Stefano Orsolini ha la gentile perseveranza di chi è ancora a tutti gli effetti un ventenne
Ventiquattro anni, spiega di essere stato ispirato dalla
città. «Con la scrittura un rapporto di amore e odio»
Stefano Orsolini ha la gentile perseveranza di chi è ancora a tutti gli effetti
un ventenne. E ha quell’irruenza garbata che spesso e purtroppo si perde con
gli anni, e con il confronto struggente con la realtà.
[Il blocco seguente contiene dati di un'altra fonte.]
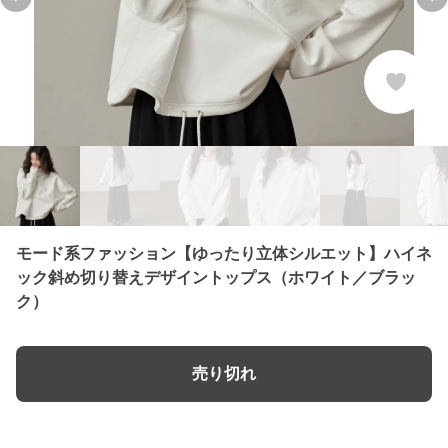
Previous slide
Ne
モード系ファッション【ゆったり立体シルエット】ハイネ
ック斜め切り替えデザイントップス（ホワイト／ブラッ
ク）
売り切れ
Nato a Lucca nel 1995, sportivo e studente universitario, è autore di due libri
(ma senza particolari smanie: «per quanto riguarda la scrittura – precisa – non
ho né progetti né ambizioni»), e sarà all’Auditorium della banca del Monte di
Lucca il 2 maggio alle 18 insieme a Sara Missorini e Marisa Cecchetti per
presentare proprio il suo ultimo lavoro, “Crudezza”, pubblicato dal piccolo
editore Mauro Pagliai (pp. 240, 12 euro). Il testo, arrivato dopo “La vittoria
dei perdenti” del 2015, racconta di donne del passato e del presente, in
contrapposizione a un uomo modesto e spesso banale, con l’ambizione di puntare
l’indice contro gli abusi e le violenze nei confronti del sesso femminile. Un
testo ambizioso, dove Lucca non esiste, al contrario del primo lavoro di
Orsolini dove era ampiamente presente.
«Lo era molto – ribadisce Orsolini –, ma non posso dire che mi abbia ispirato.
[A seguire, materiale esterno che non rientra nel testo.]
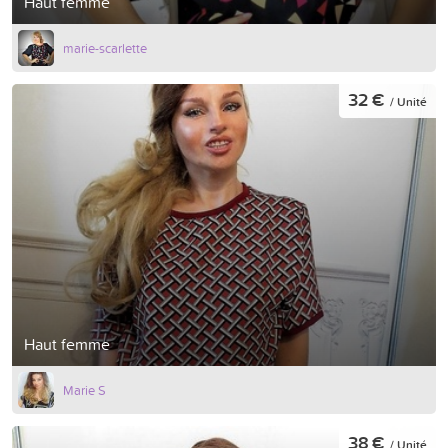
Haut femme
marie-scarlette
32 €
/ Unité
Haut femme
Marie S
38 €
/ Unité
Mi sento innamorato di Lucca in quanto mia città. Qui sono nato e cresciuto e
non mi sono mai trovato male. Di questa città, in particolare, amo l’eleganza e
la raffinatezza, ed anche, se posso azzardare, quel suo piccolo accenno di
malinconia». Tutto della città appartiene a questo sorridente ragazzo dagli
occhi e dai capelli scuri: «La mia infanzia – continua - si divide tra Sant’Angelo
e San Donato, dove ho frequentato le scuole elementari e dove ho sviluppato i
miei primi ed eterni legami di amicizia. In seguito sono stato alle scuole
medie di San Concordio, per poi approdare al Liceo scientifico Antonio
Vallisneri, dove ho trascorso gli anni più belli della mia vita, facendo nuove
amicizie e vivendo esperienze uniche».
Parla in un modo estremamente genuino, di chi non ha sovrastrutture, o almeno
tale pare. L’assolutezza dei suoi vent’anni è in ogni frase. «Attualmente –
continua – studio psicologia all’Università di Firenze. Se penso al mio futuro
in ambito universitario spero di riuscire a conseguire la laurea magistrale in
psicologia clinica al più presto, per portare a termine il primo passo di
questo lungo percorso. La scrittura si intreccia, molto spesso, con la mia passione
per la psicologia. Mi piace scavare nell’animo umano, cercare di capirne lo
spirito e di raffigurare i desideri e le passioni che ci tengono aggrappati
alla vita, ma anche le paure e le ansie che, dalla vita, ci allontanano».
Gli domando se ricorda – secondo la migliore tradizione letteraria – il momento
in cui la passione gli si è rivelata nella sua essenza. Lui ci pensa, e poi:
«Non riesco a rintracciarlo, questo momento preciso. Vedo il rapporto con lei,
la scrittura intendo, come un rapporto di amore e odio, un rapporto che sfiora
la violenza. Il primo ricordo che vede protagonista un foglio e una penna
invece, riesco a localizzarlo: ero alle elementari e mi piaceva scrivere delle
piccole poesie a mia madre, in occasione del suo compleanno». Allora gli chiedo
quali siano i suoi autori preferiti, lui mi spiega che al momento non sa dirlo,
ma sa bene i tre romanzi che più gli sono piaciuti: “Il Lercio” di Irvine
Welsh, “L’insostenibile leggerezza dell’essere” di Milan Kundera e “Luce d’estate
ed è subito notte” di Jon Kalman Stefansson. Domando, allora, che cosa cerchi
in un romanzo, in un testo che legge, in un’idea che accarezza per forgiarla in
romanzo. «Penso – nota - che in un libro si cerchi evasione, che non vuol dire
assenza di pensieri, anzi. Si cerca qualcosa che ci metta in armonia con la
vita, o con la visione che noi abbiamo della vita stessa. Si cerca, leggendo un
libro, di prendere un lapis e sottolineare una frase che sembra messa lì
appositamente per noi. Nei libri, come nella scrittura e nella vita, si cerca
sempre qualcosa che ci rispecchi o che sia l’opposto di noi. In sostanza, credo
che nei libri e nella scrittura, si cerchi verità».